Good Friendship keeps your Doctor away

Friendship: Man is a social animal, as are other primates. Healthy social connections help people stay in good health, both mentally and physically. According to a new study published in ‘Frontiers in Microbiology,’ the gut microbiome, which keeps the human gut in good shape, plays an important role in keeping our bodily systems intact. So, how does social connection fit into the gut microbe’s complex and diverse nexus? Dr. Katerina Johnson assists us in our investigation.

Johnson is a research associate at the University of Oxford’s Departments of Experimental Psychology and Psychiatry. The researchers concentrated on a single social group of rhesus macaques (22 males and 16 females between the ages of six and twenty years) on the island of Cayo Santiago, off the eastern coast of Puerto Rico. Macaques were once found only in North Africa and Asia. However, in 1938, 409 rhesus macaques were relocated from India to Cayo Santiago. On the 15.2-hectare island today, over 1,000 macaques are divided into several social groups. They are free to roam and forage, though their diet is supplemented daily with monkey chow. Every year, researchers conduct behavioural studies on the monkeys.

“Macaques are highly social animals, and grooming is their main way of making and maintaining relationships, so grooming provides a good indicator of social interactions,” said co-author Dr Karli Watson of the Institute of Cognitive Science at the University of Colorado Boulder.

“Participation in social interactions was positively related to the abundance of certain gut microbes with beneficial immunological functions, and negatively related to the abundance of potentially pathogenic members of the microbiota,” said co-author Dr Philip Burnet, a professor from the University of Oxford’s Department of Psychiatry.

Faecalibacterium and Prevotella, for example, were more abundant in the most sociable monkeys. Streptococcus, which can cause diseases like strep throat and pneumonia in humans, was found in greater abundance in less sociable monkeys.

▶ **What you will do**
- A) Retype, word for word, the part of the friendship article that opens with the words containing "Friendship: Man is" and closes with "in our investigation.".
- B) Turn the paragraph of the friendship article beginning "Johnson is a research associate" into a short bulleted list that keeps its main facts.

▶ **Data for analysis**
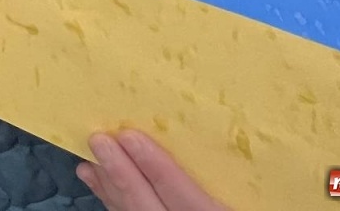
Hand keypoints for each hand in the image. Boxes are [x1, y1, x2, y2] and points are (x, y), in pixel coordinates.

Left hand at [77, 132, 231, 210]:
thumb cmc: (250, 206)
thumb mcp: (246, 203)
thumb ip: (229, 185)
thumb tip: (219, 147)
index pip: (181, 196)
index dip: (155, 166)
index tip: (131, 136)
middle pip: (147, 206)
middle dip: (121, 173)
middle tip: (98, 139)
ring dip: (109, 190)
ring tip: (88, 164)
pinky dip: (113, 206)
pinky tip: (101, 190)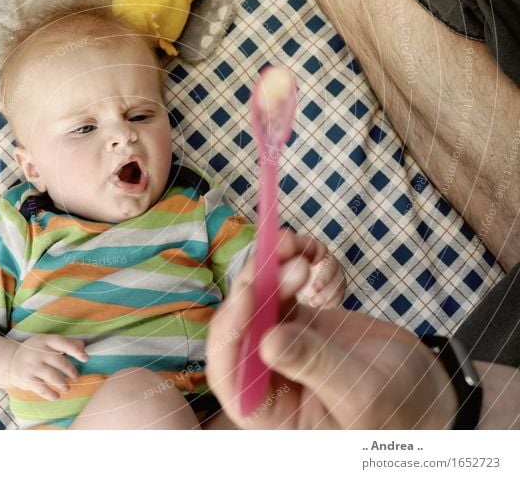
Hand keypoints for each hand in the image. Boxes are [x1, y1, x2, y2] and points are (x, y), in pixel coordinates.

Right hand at [8, 334, 88, 400]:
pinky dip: (51, 394)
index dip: (75, 350)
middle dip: (71, 371)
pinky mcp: (26, 380)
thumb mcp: (47, 343)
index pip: (62, 343)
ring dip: (63, 384)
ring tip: (67, 388)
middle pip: (60, 362)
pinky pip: (42, 389)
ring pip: (52, 376)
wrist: (10, 360)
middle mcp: (38, 352)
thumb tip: (83, 345)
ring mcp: (31, 366)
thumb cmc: (35, 351)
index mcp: (44, 340)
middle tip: (76, 377)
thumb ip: (64, 344)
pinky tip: (57, 396)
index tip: (85, 358)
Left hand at [206, 229, 456, 428]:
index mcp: (269, 410)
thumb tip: (268, 342)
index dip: (229, 332)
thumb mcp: (359, 395)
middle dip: (258, 287)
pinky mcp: (297, 321)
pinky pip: (282, 288)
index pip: (229, 373)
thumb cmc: (397, 411)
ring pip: (258, 300)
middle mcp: (265, 376)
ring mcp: (280, 344)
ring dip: (272, 267)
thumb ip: (314, 366)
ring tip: (298, 244)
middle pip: (241, 327)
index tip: (248, 293)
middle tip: (286, 256)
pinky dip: (292, 264)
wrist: (427, 391)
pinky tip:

▶ **Answers provided**
- A)
Friendship: Man is a social animal, as are other primates. Healthy social connections help people stay in good health, both mentally and physically. According to a new study published in ‘Frontiers in Microbiology,’ the gut microbiome, which keeps the human gut in good shape, plays an important role in keeping our bodily systems intact. So, how does social connection fit into the gut microbe’s complex and diverse nexus? Dr. Katerina Johnson assists us in our investigation.

- B)
- Johnson is a research associate at the University of Oxford's Departments of Experimental Psychology and Psychiatry.
- The researchers studied one social group of rhesus macaques: 22 males and 16 females, aged six to twenty years.
- The group lives on Cayo Santiago, an island off the eastern coast of Puerto Rico.
- Macaques were once found only in North Africa and Asia. In 1938, 409 rhesus macaques were moved from India to Cayo Santiago.
- Today more than 1,000 macaques live on the 15.2-hectare island, divided into several social groups.
- They roam and forage freely, and their diet is supplemented daily with monkey chow.
- Researchers carry out behavioral studies on the monkeys every year.